Oh, and for InfMonk David, I should mention this Bainbridge pointed out this story that's not only about Australian wines, Cuban cigars, Japanese chef Kazu, and a world class butcher, but also includes the word "Monkey" (but not as a food item).
Some cheap Mexican candies may have a little bit o' lead in 'em. MMmmm... lead....
Perhaps this explains a lot about about our friend Godfrey.
Everybody's talking about the Belmont Club blog, and for good reason. A few years ago, I saw an episode of Frontline that I'll never forget. It was on the genocide in Rwanda. Right along side the horrific and hellish footage of machetes in use (through long zoom lenses) and rivers actually flowing with the physical remains of mass slaughter (no, not just blood), were the captured images of the U.N. troops packing up and
leaving abandoning those Rwandans who had flocked to them for security. The faces and pleas of those left behind, and the interviews of the very, very few who survived the impending slaughter expressed utter disillusionment in the troops that had once offered the promise of protection bugging out without a shot fired once the innocents had been effectively assembled into one easily-surrounded mass. They were left with little more than sticks and rocks to defend themselves. In those particular circumstances, it would have been better for those Rwandans if the U.N. forces had never come at all.

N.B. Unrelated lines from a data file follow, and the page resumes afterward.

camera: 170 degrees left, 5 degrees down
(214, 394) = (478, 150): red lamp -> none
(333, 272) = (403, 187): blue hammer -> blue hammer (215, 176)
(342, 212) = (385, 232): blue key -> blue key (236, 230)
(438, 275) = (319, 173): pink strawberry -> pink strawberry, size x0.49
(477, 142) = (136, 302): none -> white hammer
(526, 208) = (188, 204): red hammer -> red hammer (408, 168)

After being nothing more than a passing line in a speech or list of shortcomings here or there for several years, the incident and details of the pull-out have finally come to my attention. Belmont Club author Wretchard provides a telling quotation from the U.N. general who was in command of the affair, and some comments that should not be missed.
I don't buy the general's assertion of responsibility. I surely don't claim to know how the overall situation should have been approached. But I do know that once troops were put in there, an obligation was incurred.

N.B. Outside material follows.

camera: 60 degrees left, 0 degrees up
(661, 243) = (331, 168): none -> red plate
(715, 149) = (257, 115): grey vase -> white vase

More than anything that's happened in the Balkans or in the Middle or Far East, the genocide in Rwanda makes me sigh sadly and dismissively almost any time I hear someone recite the post-Holocaust mantra, "We will never forget."
To what end?
For families, yes, I can understand. But for western culture, I must ask, "To what end?"
I must thank Mark D. Roberts for pointing out an updated version of a document that I had read and found so interesting several months ago. Roberts posted it a week or two ago. I thought I'd take the occassion of Good Friday to put it back up for folks to see.
Alex F. Metherell (MD, PhD) provides "A Review from a Biomedical Engineering Perspective" on the Biblical account and Gibson's cinematic portrayal of the flogging, crucifixion, and death of Jesus. I only have the document in .pdf format, which is fine, as it really shouldn't be viewed without its accompanying photographs, diagrams, and their captions. Even if you don't think you'll read the whole thing, take a minute to check out the archeological photos in it. I found them engaging.
Beyond how Jesus died, Mark Roberts touches on why, having recently provided a summary of his series on What Was the Message of Jesus? Is it exhaustive? Of course not. Is the whole series exhaustive? Still, no. But hopefully, reading the summary or the series will drive you to the actual Bible. It also wouldn't be a bad idea to talk with a professing believer about what it means to repent and to have Jesus as one's saviour and one's lord.
Folks in the Phoenix area might want to join me today, Sunday, and beyond at East Valley Bible Church. Perhaps the other church-going Monkeys will mention where they live and the churches they attend in comments to this post.
UPDATE II: Joe Carter's Good Friday post doesn't start as one. It's really. Worth. Reading.